*EXERCISE*. Beginning at the line that contains "Neue Produkte vom Verlag Lernspielkiste", return every remaining line of the data below exactly; return nothing before it.

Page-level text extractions
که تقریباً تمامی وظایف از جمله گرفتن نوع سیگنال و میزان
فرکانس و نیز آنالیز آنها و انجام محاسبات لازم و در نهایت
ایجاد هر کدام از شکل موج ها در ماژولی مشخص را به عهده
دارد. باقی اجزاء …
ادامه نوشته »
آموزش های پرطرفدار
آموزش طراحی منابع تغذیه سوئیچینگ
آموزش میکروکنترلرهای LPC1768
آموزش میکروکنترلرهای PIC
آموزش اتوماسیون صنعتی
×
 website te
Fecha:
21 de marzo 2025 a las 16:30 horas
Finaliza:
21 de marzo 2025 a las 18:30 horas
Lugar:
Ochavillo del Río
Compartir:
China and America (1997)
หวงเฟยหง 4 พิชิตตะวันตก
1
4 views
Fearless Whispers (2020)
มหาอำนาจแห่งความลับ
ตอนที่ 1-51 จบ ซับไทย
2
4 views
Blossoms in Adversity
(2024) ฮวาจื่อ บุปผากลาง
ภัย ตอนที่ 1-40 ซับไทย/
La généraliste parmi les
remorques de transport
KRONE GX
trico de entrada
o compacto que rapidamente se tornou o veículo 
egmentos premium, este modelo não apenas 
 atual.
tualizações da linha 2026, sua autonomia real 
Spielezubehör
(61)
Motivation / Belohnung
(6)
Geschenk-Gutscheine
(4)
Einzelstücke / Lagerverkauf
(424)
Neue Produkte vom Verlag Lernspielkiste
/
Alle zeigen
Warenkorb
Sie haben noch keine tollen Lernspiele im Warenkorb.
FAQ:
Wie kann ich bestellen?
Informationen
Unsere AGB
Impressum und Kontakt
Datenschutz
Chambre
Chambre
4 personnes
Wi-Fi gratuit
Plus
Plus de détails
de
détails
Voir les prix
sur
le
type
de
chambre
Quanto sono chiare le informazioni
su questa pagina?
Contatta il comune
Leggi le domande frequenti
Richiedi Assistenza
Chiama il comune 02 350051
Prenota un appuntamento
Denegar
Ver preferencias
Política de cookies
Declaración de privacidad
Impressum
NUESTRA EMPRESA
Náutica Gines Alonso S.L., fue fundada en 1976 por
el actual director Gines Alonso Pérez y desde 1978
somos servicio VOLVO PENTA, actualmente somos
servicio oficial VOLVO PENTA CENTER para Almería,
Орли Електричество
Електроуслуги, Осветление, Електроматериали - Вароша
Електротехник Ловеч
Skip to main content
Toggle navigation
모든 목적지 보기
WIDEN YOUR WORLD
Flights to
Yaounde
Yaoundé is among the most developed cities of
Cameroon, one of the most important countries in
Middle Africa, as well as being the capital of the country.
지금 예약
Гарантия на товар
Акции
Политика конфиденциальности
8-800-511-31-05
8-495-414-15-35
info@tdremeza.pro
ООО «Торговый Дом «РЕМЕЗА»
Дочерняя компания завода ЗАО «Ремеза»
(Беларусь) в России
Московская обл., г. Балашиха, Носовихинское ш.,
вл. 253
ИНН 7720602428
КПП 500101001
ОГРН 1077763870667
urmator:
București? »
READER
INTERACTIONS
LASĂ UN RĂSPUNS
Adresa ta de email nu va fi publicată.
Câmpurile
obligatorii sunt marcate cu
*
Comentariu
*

*EXERCISE ANSWER*.
Neue Produkte vom Verlag Lernspielkiste
/
Alle zeigen
Warenkorb
Sie haben noch keine tollen Lernspiele im Warenkorb.
FAQ:
Wie kann ich bestellen?
Informationen
Unsere AGB
Impressum und Kontakt
Datenschutz
Chambre
Chambre
4 personnes
Wi-Fi gratuit
Plus
Plus de détails
de
détails
Voir les prix
sur
le
type
de
chambre
Quanto sono chiare le informazioni
su questa pagina?
Contatta il comune
Leggi le domande frequenti
Richiedi Assistenza
Chiama il comune 02 350051
Prenota un appuntamento
Denegar
Ver preferencias
Política de cookies
Declaración de privacidad
Impressum
NUESTRA EMPRESA
Náutica Gines Alonso S.L., fue fundada en 1976 por
el actual director Gines Alonso Pérez y desde 1978
somos servicio VOLVO PENTA, actualmente somos
servicio oficial VOLVO PENTA CENTER para Almería,
Орли Електричество
Електроуслуги, Осветление, Електроматериали - Вароша
Електротехник Ловеч
Skip to main content
Toggle navigation
모든 목적지 보기
WIDEN YOUR WORLD
Flights to
Yaounde
Yaoundé is among the most developed cities of
Cameroon, one of the most important countries in
Middle Africa, as well as being the capital of the country.
지금 예약
Гарантия на товар
Акции
Политика конфиденциальности
8-800-511-31-05
8-495-414-15-35
info@tdremeza.pro
ООО «Торговый Дом «РЕМЕЗА»
Дочерняя компания завода ЗАО «Ремеза»
(Беларусь) в России
Московская обл., г. Балашиха, Носовихинское ш.,
вл. 253
ИНН 7720602428
КПП 500101001
ОГРН 1077763870667
urmator:
București? »
READER
INTERACTIONS
LASĂ UN RĂSPUNS
Adresa ta de email nu va fi publicată.
Câmpurile
obligatorii sunt marcate cu
*
Comentariu
*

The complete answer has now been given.